# Forum > MMO > Guild Wars 2 > GW2 Bots and Programs >  [Beta Release] Guild Wars 2 Buddy

## Seifer

Greetings!

We've been working on our bot for Guild Wars 2 for a while now, and we feel it is currently in a state where we could have the general public test it in order to hunt down remaining bugs. The software is by no means final, and nasty crashes and bugs will occur - if you are not interested in testing beta software, and you're expecting 24/7 AFK botting, this isn't for you.

However, if you are - that's great!
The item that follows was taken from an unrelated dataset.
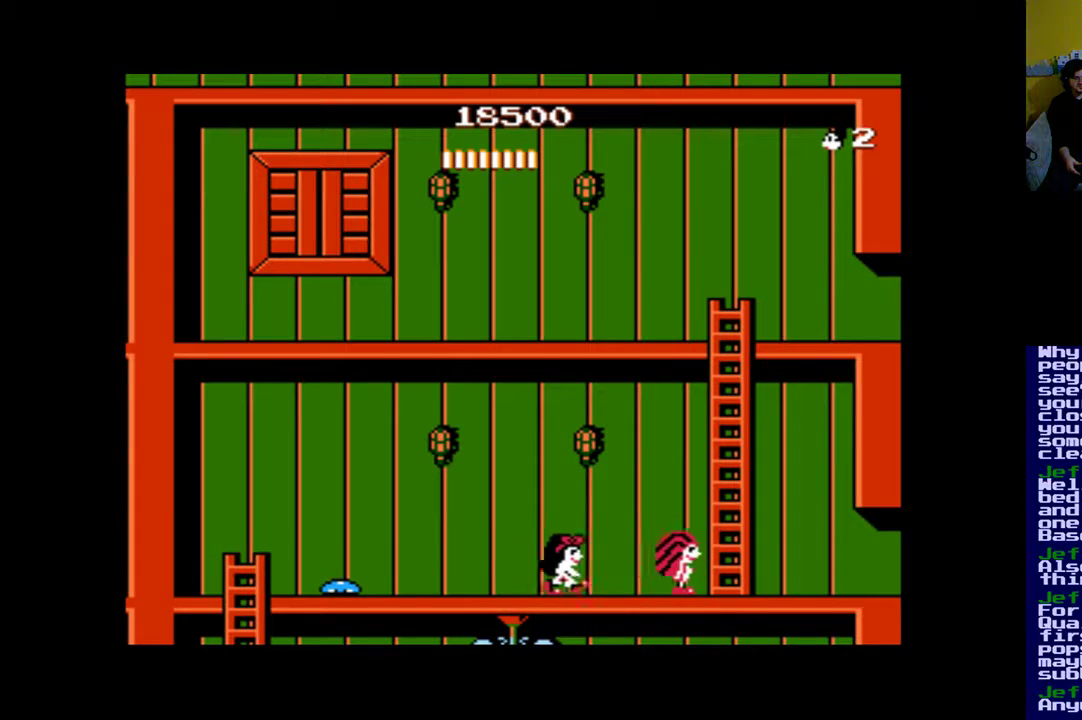
{"buttons": ["DPAD_RIGHT"], "events": []}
Guild Wars 2 buddy, or Gw2buddy for short is currently offered at no cost during the beta period, and you get the chance to run it as much as you like, and get a sneak-peek at what's coming up.

Currently, some of the main features are:
Recast and Detour mesh navigation, meaning you only have to define your hotspots in your profiles.Support for all professions through an all-in-one Combat Routine.Support for Plugins, so you can extend the bot with your own creativity.Extensive API for third-party developers.Support for cleaning up your inventory; deleting trash items automatically and depositing all collectibles the bot finds.Combat and looting, obviously.The bot supports multi-botting through ISBoxer, on a first come, first serve basis.We update fast. Generally spoken, we have updates available within a few hours of the game updating.
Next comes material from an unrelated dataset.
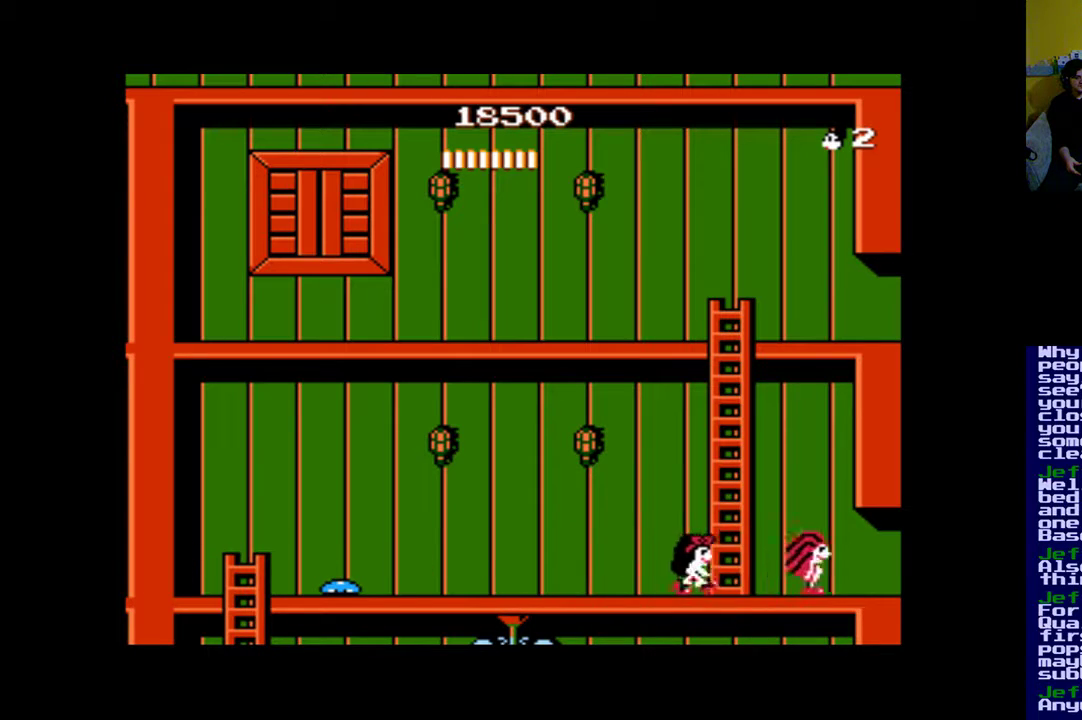
{"buttons": ["DPAD_RIGHT"], "events": []}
There will be bugs, and there will be dragons. We do focus on ironing out any bugs we come across as soon as possible, and we have a constant stream of fresh updates and improvements coming out on a daily basis.

As aforementioned, the bot will come at no cost during its beta period, the only thing we would like from you in return is active participation in the beta process, which means reporting any bugs you may find, explaining the situation, what was the bot doing when a problem occured, and a full log as an attachment if applicable.

*Profiles, and meshes*
The bot currently supports two navigators; the first being a Recast and Detour full-map mesh navigator, which means you only have to define hotspots, and the bot will know how to get there by itself. For more information on how to obtain the latest set of meshes, take a look at Navigation - Gw2Buddy Wiki

The second being pre-recorded meshes. Some (older) profiles use these, and for these to work, the profile and the mesh need to be in the same folder.

I have attached a handful of profiles our users have made, but of course, feel free to make and submit your own!

User-submitted profiles can be found on our forums: Gw2Buddy Profiles

Profiles: https://dl.dropbox.com/u/2904711/Gw2%20Profiles.rar

*Download and updates*
You can obtain the latest version of Gw2buddy, and find the release notes here: Release Notes - Gw2Buddy Wiki

As with all our products, it contains an auto-updater which will prompt you when an update to the software is available.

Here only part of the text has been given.